Près de 130 futurs maîtres sont privés de formation

Pour la rentrée, seuls 59 candidats sur 189 pourront intégrer la seconde année de l’Institut de formation des enseignants.

Et encore une année à patienter! 130 étudiants de l’Institut universitaire de formation des enseignants (IUFE) pour le secondaire vont devoir ronger leur frein: ils viennent d’apprendre qu’ils ne peuvent toujours pas terminer leur formation à la rentrée. Sur 189 candidats désirant entrer en deuxième – et dernière – année du cursus, seuls 59 ont été admis. Certains ont terminé leur première année depuis deux, voire trois ans et attendent de pouvoir finir leurs études et obtenir un emploi. La conseillère d’Etat en charge du Département de l’instruction publique (DIP), Anne Emery-Torracinta, le reconnaît: «Ce système est devenu fou.»
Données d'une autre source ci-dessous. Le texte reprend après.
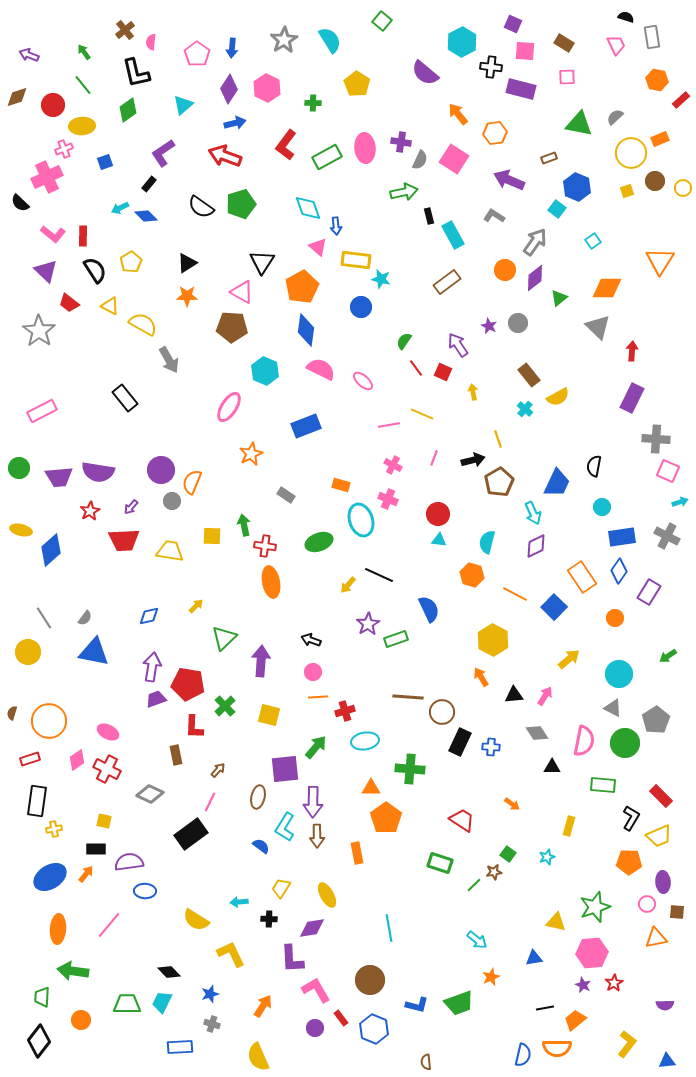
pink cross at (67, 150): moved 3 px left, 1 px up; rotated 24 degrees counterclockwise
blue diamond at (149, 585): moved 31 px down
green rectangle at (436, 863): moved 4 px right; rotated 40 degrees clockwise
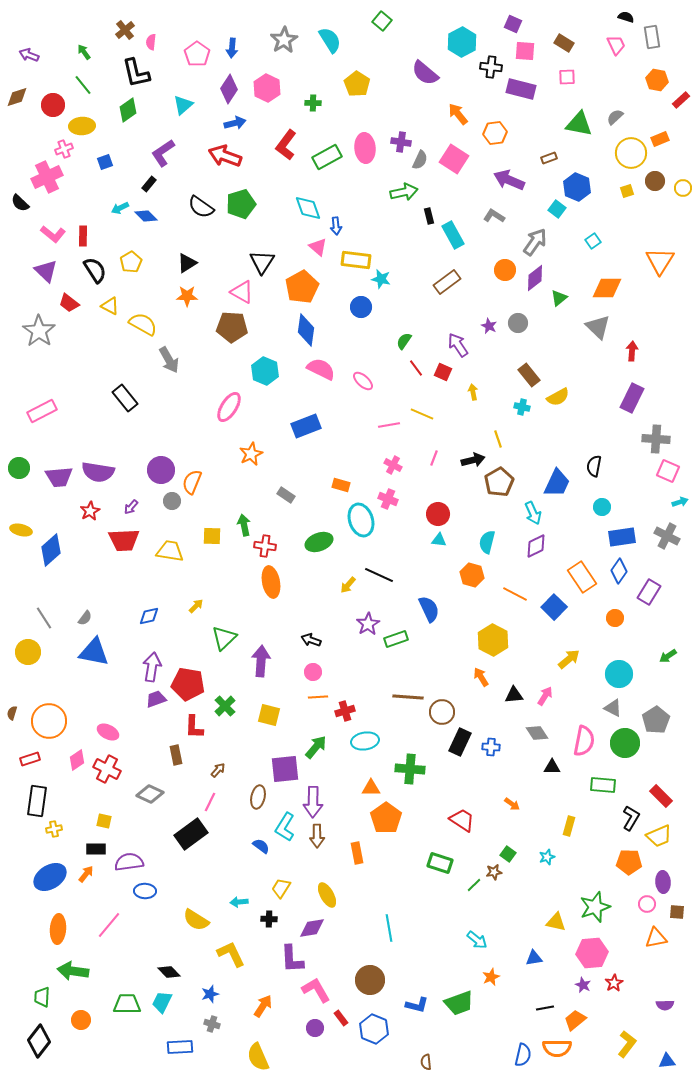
cyan cross at (525, 409): moved 3 px left, 2 px up; rotated 28 degrees counterclockwise
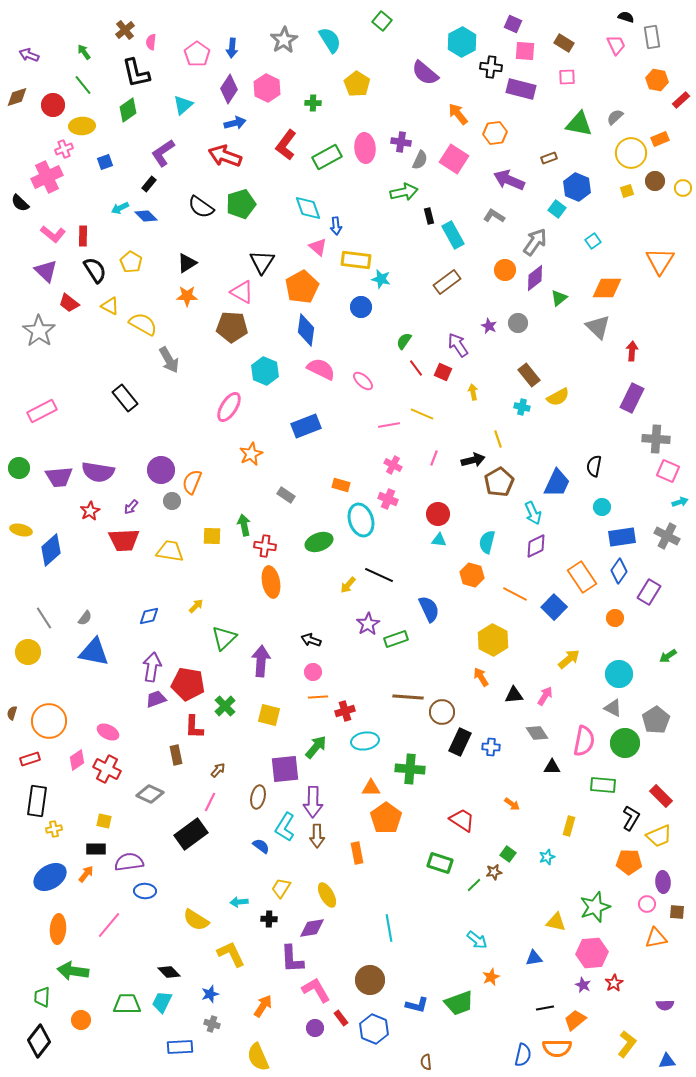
yellow pentagon at (131, 262): rotated 10 degrees counterclockwise
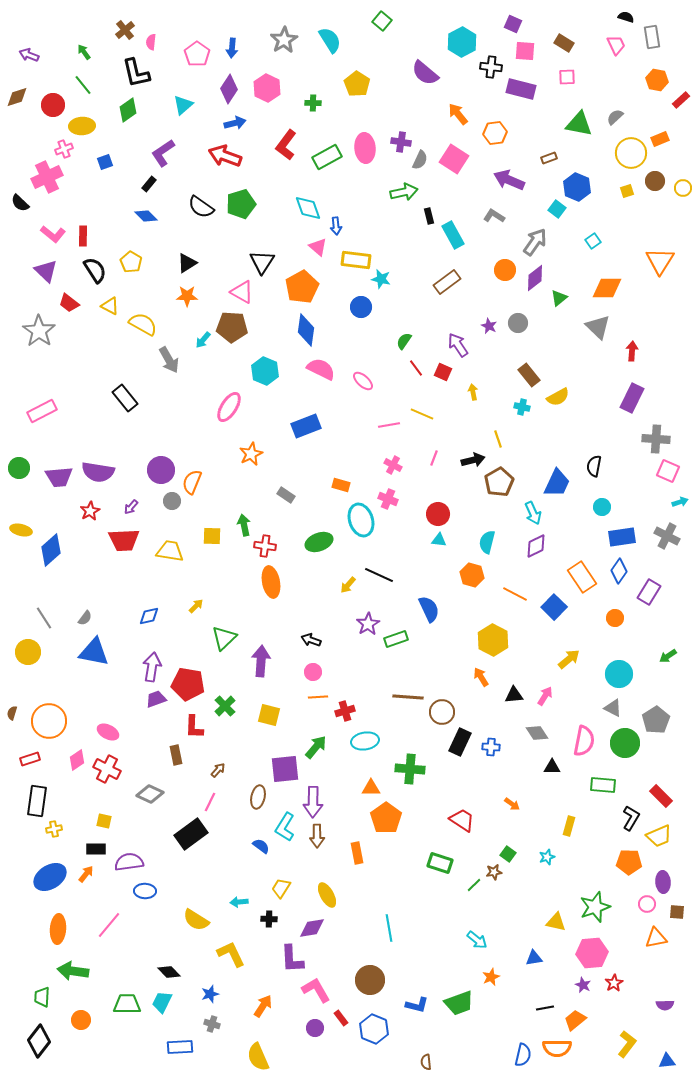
cyan arrow at (120, 208): moved 83 px right, 132 px down; rotated 24 degrees counterclockwise
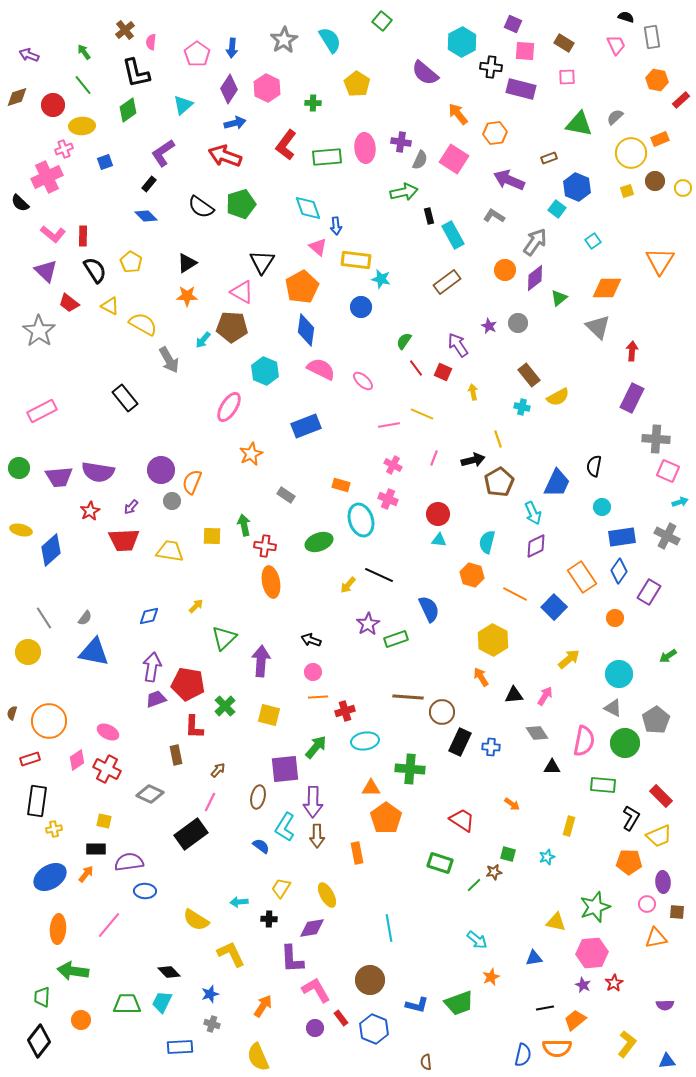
green rectangle at (327, 157): rotated 24 degrees clockwise
green square at (508, 854): rotated 21 degrees counterclockwise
Le problème n’est pas nouveau. C’est seulement un énième épisode d’une saga qui s’éternise. La principale tare de cette formation des maîtres du secondaire – celle du primaire, elle, fonctionne bien – est que les étudiants se retrouvent coincés à la fin de la première année car, pour passer en deuxième, un stage à 50% est obligatoire. Or, ces places, délivrées par le DIP, sont rares.

Stages limités par le budget

Pour éviter ces blocages, l’Université a pourtant pris des mesures: depuis quelques années, elle ferme l’entrée de l’IUFE à certaines disciplines, comme la biologie ou l’histoire. L’an passé, elle a instauré un numerus clausus et on pouvait dès lors imaginer que les sélectionnés auraient la garantie de pouvoir terminer leur formation. Pourtant, sur ces 69 étudiants qui ont commencé l’IUFE en 2014, 20 n’ont pas obtenu de stage. Les places ont été distribuées en maths et en allemand, plus une poignée en arts visuels, en gym, en latin et en physique. «C’est scandaleux, on nous a pourtant répété que le numerus clausus nous assurait une place de stage!» déplore Céline*, étudiante en première année d’anglais.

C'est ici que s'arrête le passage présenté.